§ TASK STATEMENT
Word for word, reproduce all entries below, leaving every picture out.

= = = = =

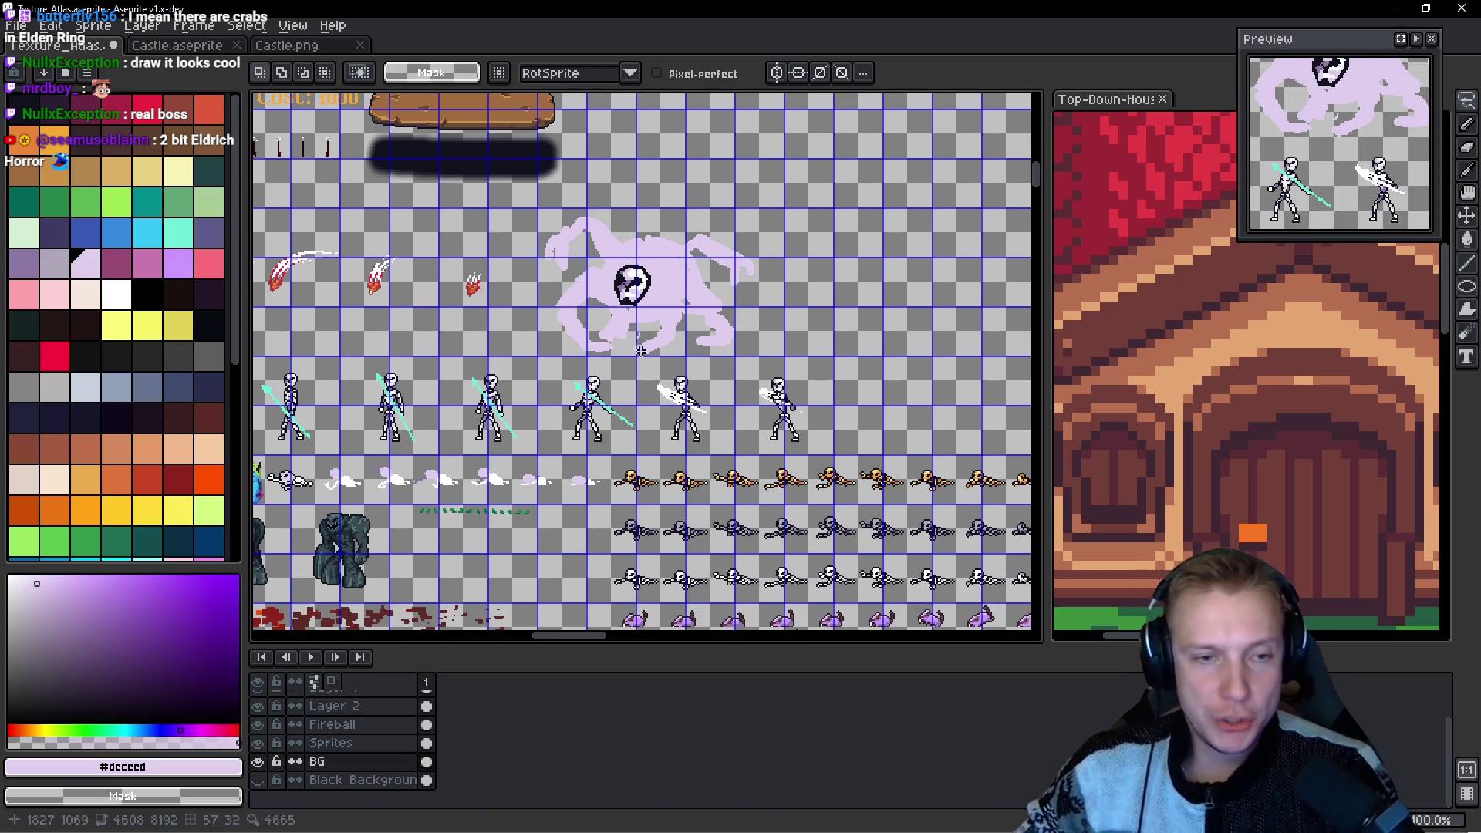
pyautogui.scroll(3, 694, 406)
pyautogui.moveTo(594, 409)
pyautogui.mouseDown()
pyautogui.moveTo(661, 340)
pyautogui.moveTo(609, 208)
pyautogui.moveTo(409, 348)
pyautogui.moveTo(633, 578)
pyautogui.moveTo(771, 270)
pyautogui.moveTo(617, 207)
pyautogui.mouseUp()
pyautogui.moveTo(673, 322); pyautogui.dragTo(410, 332)
# Inspect the selected skeleton up close, then switch over to the code editor.
pyautogui.scroll(-3, 411, 332)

= = = = =

§ WRITTEN RESPONSE
pyautogui.scroll(3, 694, 406)
pyautogui.moveTo(594, 409)
pyautogui.mouseDown()
pyautogui.moveTo(661, 340)
pyautogui.moveTo(609, 208)
pyautogui.moveTo(409, 348)
pyautogui.moveTo(633, 578)
pyautogui.moveTo(771, 270)
pyautogui.moveTo(617, 207)
pyautogui.mouseUp()
pyautogui.moveTo(673, 322); pyautogui.dragTo(410, 332)
# Inspect the selected skeleton up close, then switch over to the code editor.
pyautogui.scroll(-3, 411, 332)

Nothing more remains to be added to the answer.